START Supplied information

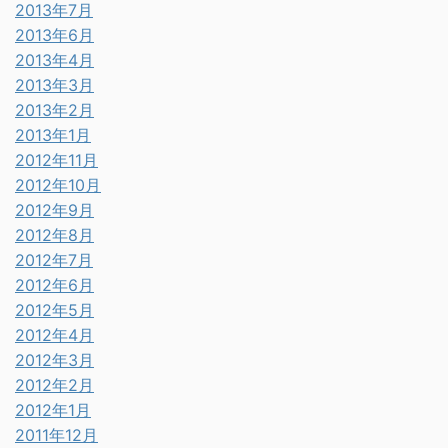
2013年7月
2013年6月
2013年4月
2013年3月
2013年2月
2013年1月
2012年11月
2012年10月
2012年9月
2012年8月
2012年7月
2012年6月
2012年5月
2012年4月
2012年3月
2012年2月
2012年1月
2011年12月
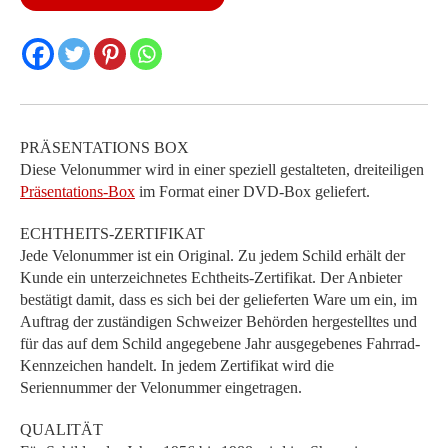
Menge
PRÄSENTATIONS BOX
Diese Velonummer wird in einer speziell gestalteten, dreiteiligen
Präsentations-Box
im Format einer DVD-Box geliefert.
ECHTHEITS-ZERTIFIKAT
Jede Velonummer ist ein Original. Zu jedem Schild erhält der
Kunde ein unterzeichnetes Echtheits-Zertifikat. Der Anbieter
bestätigt damit, dass es sich bei der gelieferten Ware um ein, im
Auftrag der zuständigen Schweizer Behörden hergestelltes und
für das auf dem Schild angegebene Jahr ausgegebenes Fahrrad-
Kennzeichen handelt. In jedem Zertifikat wird die
Seriennummer der Velonummer eingetragen.
QUALITÄT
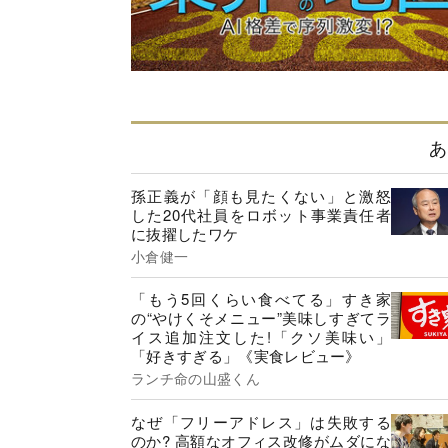
あ
孫正義が「顔も見たくない」と激怒
した20代社員をロボット事業責任者
に抜擢したワケ
小倉健一
「もう5回くらい食べてる」すき家
の“やけくそメニュー”美味しすぎてラ
イス追加注文した!「クソ美味い」
「好きすぎる」《実食レビュー》
ランチ命の山盛くん
なぜ「フリーアドレス」は失敗する
のか? 高額なオフィス改修がムダにな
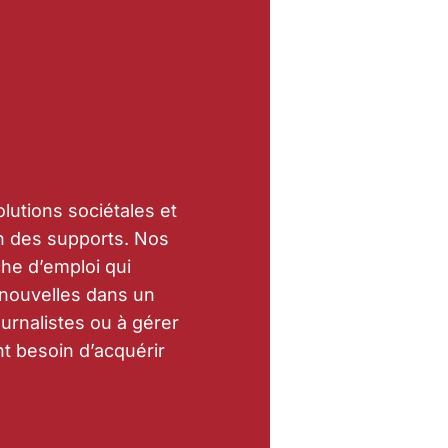
lutions sociétales et
on des supports. Nos
che d’emploi qui
 nouvelles dans un
urnalistes ou à gérer
nt besoin d’acquérir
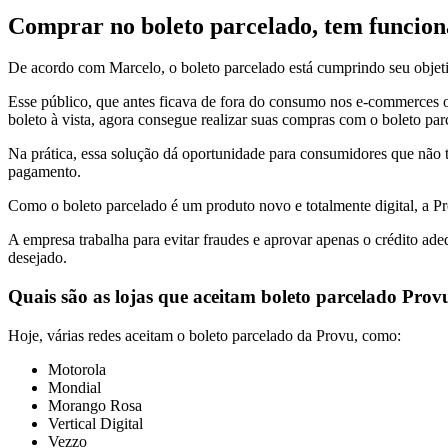
Comprar no boleto parcelado, tem funcio
De acordo com Marcelo, o boleto parcelado está cumprindo seu objet
Esse público, que antes ficava de fora do consumo nos e-commerces o
boleto à vista, agora consegue realizar suas compras com o boleto par
Na prática, essa solução dá oportunidade para consumidores que não 
pagamento.
Como o boleto parcelado é um produto novo e totalmente digital, a Pr
A empresa trabalha para evitar fraudes e aprovar apenas o crédito ad
desejado.
Quais são as lojas que aceitam boleto parcelado Prov
Hoje, várias redes aceitam o boleto parcelado da Provu, como:
Motorola
Mondial
Morango Rosa
Vertical Digital
Vezzo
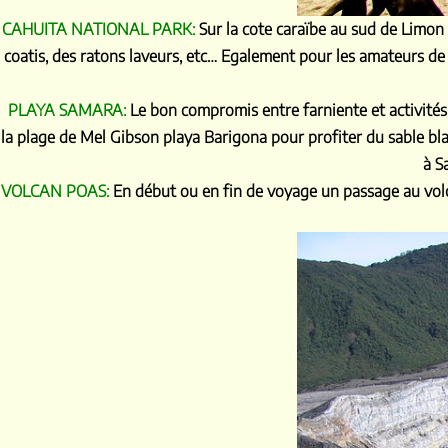
CAHUITA NATIONAL PARK:
Sur la cote caraïbe au sud de Limon 
coatis, des ratons laveurs, etc… Egalement pour les amateurs de
PLAYA SAMARA:
Le bon compromis entre farniente et activités
la plage de Mel Gibson playa Barigona pour profiter du sable bla
à S
VOLCAN POAS:
En début ou en fin de voyage un passage au volc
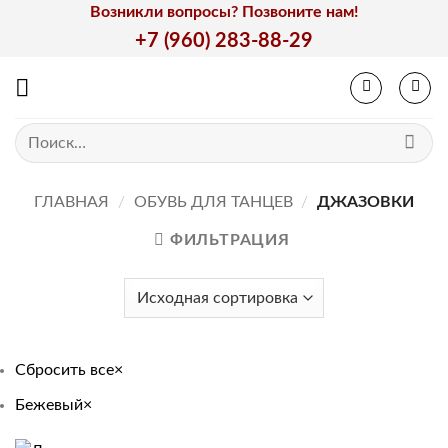
Skip
Возникли вопросы? Позвоните нам!
to
+7 (960) 283-88-29
content
Искать:
ГЛАВНАЯ
/
ОБУВЬ ДЛЯ ТАНЦЕВ
/
ДЖАЗОВКИ
ФИЛЬТРАЦИЯ
Сбросить все
×
Бежевый
×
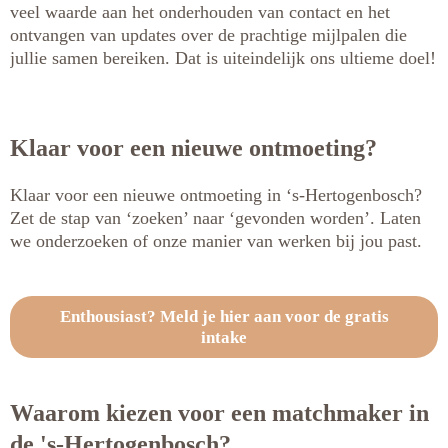
veel waarde aan het onderhouden van contact en het
ontvangen van updates over de prachtige mijlpalen die
jullie samen bereiken. Dat is uiteindelijk ons ultieme doel!
Klaar voor een nieuwe ontmoeting?
Klaar voor een nieuwe ontmoeting in ‘s-Hertogenbosch?
Zet de stap van ‘zoeken’ naar ‘gevonden worden’. Laten
we onderzoeken of onze manier van werken bij jou past.
Enthousiast? Meld je hier aan voor de gratis
intake
Waarom kiezen voor een matchmaker in
de 's-Hertogenbosch?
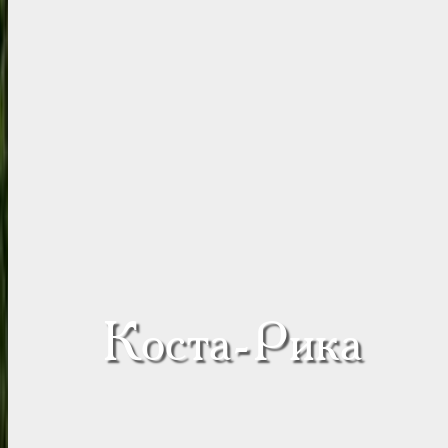
Коста-Рика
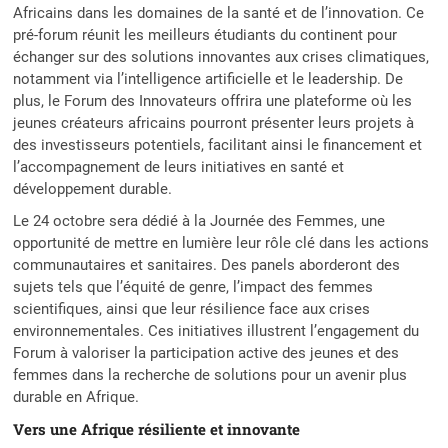
Africains dans les domaines de la santé et de l’innovation. Ce
pré-forum réunit les meilleurs étudiants du continent pour
échanger sur des solutions innovantes aux crises climatiques,
notamment via l’intelligence artificielle et le leadership. De
plus, le Forum des Innovateurs offrira une plateforme où les
jeunes créateurs africains pourront présenter leurs projets à
des investisseurs potentiels, facilitant ainsi le financement et
l’accompagnement de leurs initiatives en santé et
développement durable.
Le 24 octobre sera dédié à la Journée des Femmes, une
opportunité de mettre en lumière leur rôle clé dans les actions
communautaires et sanitaires. Des panels aborderont des
sujets tels que l’équité de genre, l’impact des femmes
scientifiques, ainsi que leur résilience face aux crises
environnementales. Ces initiatives illustrent l’engagement du
Forum à valoriser la participation active des jeunes et des
femmes dans la recherche de solutions pour un avenir plus
durable en Afrique.
Vers une Afrique résiliente et innovante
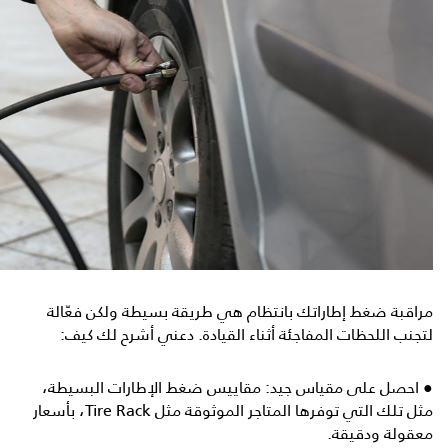
مراقبة ضغط إطاراتك بانتظام هي طريقة بسيطة ولكن فعّالة
لتجنب اللحظات المفاجئة أثناء القيادة. دعني أشرح لك كيف:
● احصل على مقياس جيد: مقاييس ضغط الإطارات البسيطة،
مثل تلك التي توفرها المتاجر الموثوقة مثل Tire Rack، بأسعار
معقولة ودقيقة.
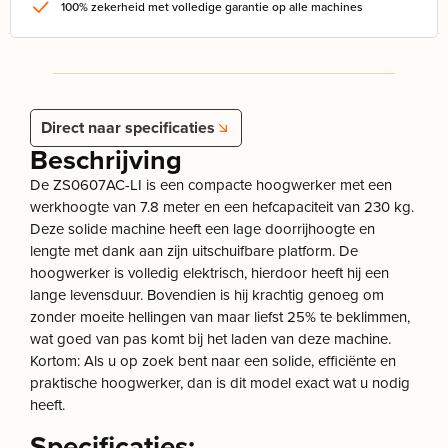
100% zekerheid met volledige garantie op alle machines
Direct naar specificaties
Beschrijving
De ZS0607AC-LI is een compacte hoogwerker met een
werkhoogte van 7.8 meter en een hefcapaciteit van 230 kg.
Deze solide machine heeft een lage doorrijhoogte en
lengte met dank aan zijn uitschuifbare platform. De
hoogwerker is volledig elektrisch, hierdoor heeft hij een
lange levensduur. Bovendien is hij krachtig genoeg om
zonder moeite hellingen van maar liefst 25% te beklimmen,
wat goed van pas komt bij het laden van deze machine.
Kortom: Als u op zoek bent naar een solide, efficiënte en
praktische hoogwerker, dan is dit model exact wat u nodig
heeft.
Specificaties:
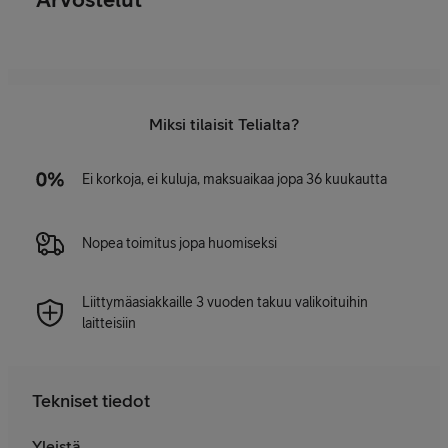
Miksi tilaisit Telialta?
Ei korkoja, ei kuluja, maksuaikaa jopa 36 kuukautta
Nopea toimitus jopa huomiseksi
Liittymäasiakkaille 3 vuoden takuu valikoituihin
laitteisiin
Tekniset tiedot
Yleistä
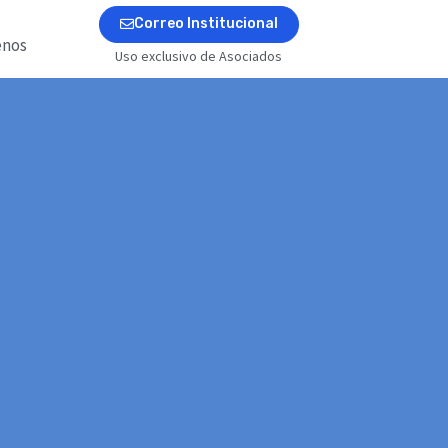
Correo Institucional
enos
Uso exclusivo de Asociados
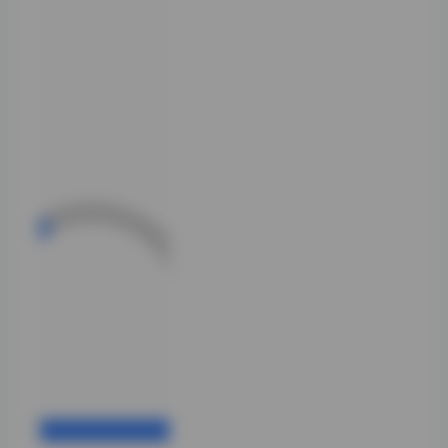
15期作品中，“一
色雨”运用了大量
雨滴、水汽与雨帘
作为场景载体。值
得注意的是，他并
非简单地将雨景作
为背景，而是通过
雨滴在皮肤、衣物
与玻璃表面的折射
与反射，创造出层
次丰富的光影效
果。这种处理方式
既呼应了“艺术写
真”这一定位，又
让观者仿佛置身于
电影般的细腻雨
夜。
在几组人物剪影作
品中，“一色雨”
特别擅长利用雨声
与雨势的变化，制
造出从忧郁到宁静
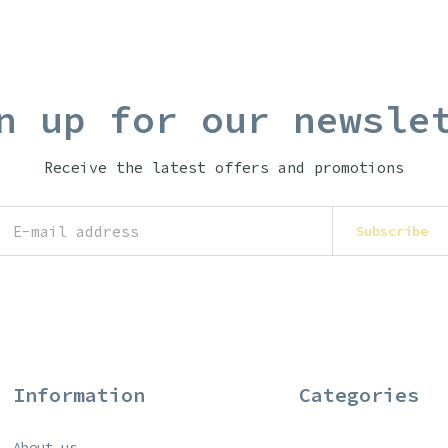
n up for our newsle
Receive the latest offers and promotions
Subscribe
Information
Categories
About us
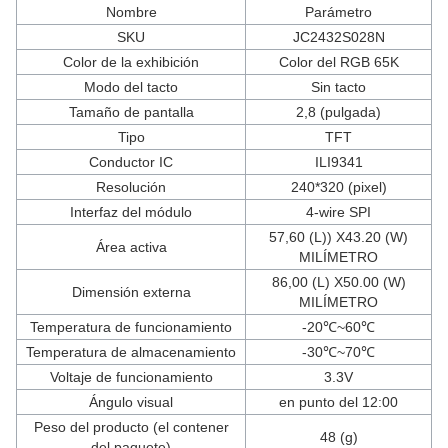
Nombre
Parámetro
SKU
JC2432S028N
Color de la exhibición
Color del RGB 65K
Modo del tacto
Sin tacto
Tamaño de pantalla
2,8 (pulgada)
Tipo
TFT
Conductor IC
ILI9341
Resolución
240*320 (pixel)
Interfaz del módulo
4-wire SPI
57,60 (L)) X43.20 (W)
Área activa
MILÍMETRO
86,00 (L) X50.00 (W)
Dimensión externa
MILÍMETRO
Temperatura de funcionamiento
-20℃~60℃
Temperatura de almacenamiento
-30℃~70℃
Voltaje de funcionamiento
3.3V
Ángulo visual
en punto del 12:00
Peso del producto (el contener
48 (g)
del paquete)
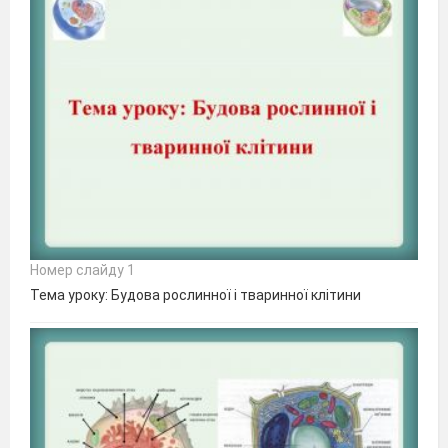
Номер слайду 1
Тема уроку: Будова рослинної і тваринної клітини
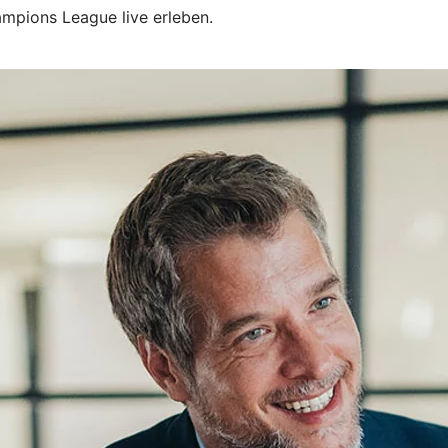
mpions League live erleben.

END Supplied information

Show every line above that contains the string "parcelado", copying each one in full. Case counts.

**Answer to the problem:**
Comprar no boleto parcelado, tem funcio
De acordo com Marcelo, o boleto parcelado está cumprindo seu objet
Como o boleto parcelado é um produto novo e totalmente digital, a Pr
Quais são as lojas que aceitam boleto parcelado Prov
Hoje, várias redes aceitam o boleto parcelado da Provu, como:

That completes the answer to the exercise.